She set out for the big-name designer shops for shabby and chic wares but found the price tags prohibitive. Instead, she
focused her attention to home-design magazines, where she began to learn the value of DIY. Now, sweat equity is old hat, and she spends most of her free time on the hunt for something to transform.
“I go to estate sales and garage sales all weekend,” she says. “I am constantly looking for treasure. I see potential in things; items look different in my eyes now.”
It’s a talent that has afforded Rebecca many treasures. The home is filled with bargains, sourced at discount shops and garage sales or acquired for free, like the aforementioned mirror that had made it to the trash heap before it came to Rebecca’s rescue. Chandeliers, passed on by others for the state of their disrepair, are a goldmine for Rebecca; there’s not one in her house that didn’t begin as a rusty brass monstrosity that she later transformed into delicate, elegant commodities. She also has good relationships with a local carpenter who she often enlists to help her tackle larger, more complicated projects and an affordable upholsterer who can handle any of her requests. This not only helps her get things just right, it also opens up her options, allowing her to bring more potential treasures home.

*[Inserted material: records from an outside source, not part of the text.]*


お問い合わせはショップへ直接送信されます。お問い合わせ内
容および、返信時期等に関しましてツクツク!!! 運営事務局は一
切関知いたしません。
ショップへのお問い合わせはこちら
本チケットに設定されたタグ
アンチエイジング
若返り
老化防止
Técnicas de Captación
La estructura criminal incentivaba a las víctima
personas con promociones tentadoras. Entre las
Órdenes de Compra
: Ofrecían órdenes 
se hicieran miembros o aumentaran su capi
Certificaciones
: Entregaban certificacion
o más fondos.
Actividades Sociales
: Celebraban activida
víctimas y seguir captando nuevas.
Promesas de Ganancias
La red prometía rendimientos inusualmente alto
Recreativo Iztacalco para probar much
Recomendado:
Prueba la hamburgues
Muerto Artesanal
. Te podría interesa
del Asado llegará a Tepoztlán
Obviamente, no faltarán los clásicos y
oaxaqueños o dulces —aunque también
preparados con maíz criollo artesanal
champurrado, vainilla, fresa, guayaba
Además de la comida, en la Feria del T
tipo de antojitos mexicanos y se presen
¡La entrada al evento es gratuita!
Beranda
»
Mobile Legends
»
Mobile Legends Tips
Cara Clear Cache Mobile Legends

“I try to keep only the things that I truly love. If there is a not a spot for something, my philosophy is to not force it to fit,” she says. “I don’t have a hard time getting rid of anything because I am replacing it with something that I love more.”

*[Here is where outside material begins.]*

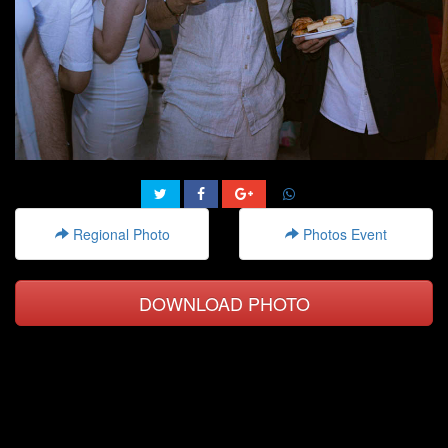
Regional Photo
Photos Event
DOWNLOAD PHOTO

Sometimes though, as her husband, Brendan, can attest, the rules are meant to be broken. On one particular flea market trip, she happened upon a steal. A seller was offering an oversized, slipcovered sectional for a mere $100. A rare perfect-as-is item, she bought it on the spot before her husband could remind her that the large piece wouldn’t fit into their small car. Rebecca opted to run back into town to rent a U-Haul. The sofa is now a perfect fit in their upstairs loft. In order to prevent such snafus in the future, Rebecca and Brendan now own a minivan.